The high court opinion, which included writings by six of the nine justices, sent the long-running litigation back to Judge Robert Timlin of the U.S. District Court for the Central District of California with instructions to give greater weight to the 2004 law that was aimed at ending litigation over the cross, first planted in the ground in 1934. The statute called for selling the land immediately surrounding the cross to the Veterans of Foreign Wars so that it would no longer be on federal property.

Timlin had ruled that the new law did not change the need for the existing injunction against the cross, and he blocked implementation of the law. “This was error,” wrote Kennedy. A panel of the U.S. Court of Appeals for the 9th Circuit upheld the injunction against the law.

Kennedy said the law represented “Congress’ legislative judgment that this dispute is best resolved through a framework and policy of accommodation….That judgment should not have been dismissed as an evasion.”

Kennedy’s writing, which won the full agreement of only one other justice — Chief Justice John Roberts Jr. — does not order the judge to rule a specific way after giving more weight to what Congress passed. But Kennedy’s clear message was that, even if the judge still finds the cross to be a form of religious endorsement, he should consider “less drastic relief” than blocking the law altogether. One possible remedy mentioned by Kennedy: erecting signs to make it clear the VFW owns the land on which the cross stands. During oral argument last October, Solicitor General Elena Kagan said the government was willing to post such a sign.

Groups that viewed the cross as a sign of government endorsement of religion criticized the ruling.
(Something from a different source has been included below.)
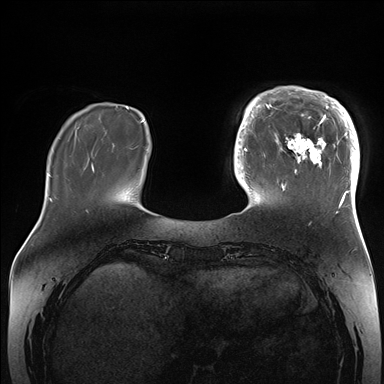
Breast MRI (dynamic contrast-enhanced), one axial slice; slice 41 of 176 in the series (ordered by position); dynamic contrast-enhanced series, time point 2 of 7 at this slice position (early post-contrast); 1.5 T; TE 1.5 ms, TR 4.1 ms; 1.1 mm slice thickness; 384 × 384 image matrix, field of view 340 × 340 mm. Female patient.
Annotated regions visible in this slice (semi-automatically segmented with operator editing):
- enhancing-tissue mask used for the functional tumour volume (all voxels passing the contrast-enhancement thresholds inside the analysis volume; usually the tumour): bounding box [x1, y1, x2, y2] px = [265, 86, 360, 206]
Alex Luchenitser, senior litigation counsel for Americans United for Separation of Church and State, called it a “very bad decision” that signals the current Court’s permissive view toward religious displays on public property.

But Luchenitser said the ruling contained “good news” as well — namely, that “technically, nothing other than the holding should be treated as precedent,” including Kennedy’s discussion of the meaning of the cross. That is because no one opinion commanded a majority.

Justice Samuel Alito Jr. concurred with most of Kennedy’s opinion, but said he saw no need to send the case back to district court before allowing the law to take effect. Congress acted properly, Alito said, to avoid the “disturbing symbolism” that would have been created if the cross had been destroyed.

Justices Antonin Scalia and Clarence Thomas joined only Kennedy’s bottom-line judgment, because they asserted that Frank Buono, the retired government worker who initially challenged the cross, did not have standing to sue. Scalia said federal courts could not rule on the merits of the cross dispute until a “proper case” is presented. “This is not it,” he concluded.

In dissent, retiring Justice John Paul Stevens, a World War II veteran, said, “I certainly agree that the nation should memorialize the service of those who fought and died in World War I, but it cannot lawfully do so by continued endorsement of a starkly sectarian message.” Stevens said applying the long-standing injunction against the new law was appropriate because the law would permit the display of the cross — which is specifically what the injunction barred.

Justice Stephen Breyer wrote a separate dissent, agreeing that applying the injunction to block the federal law was appropriate.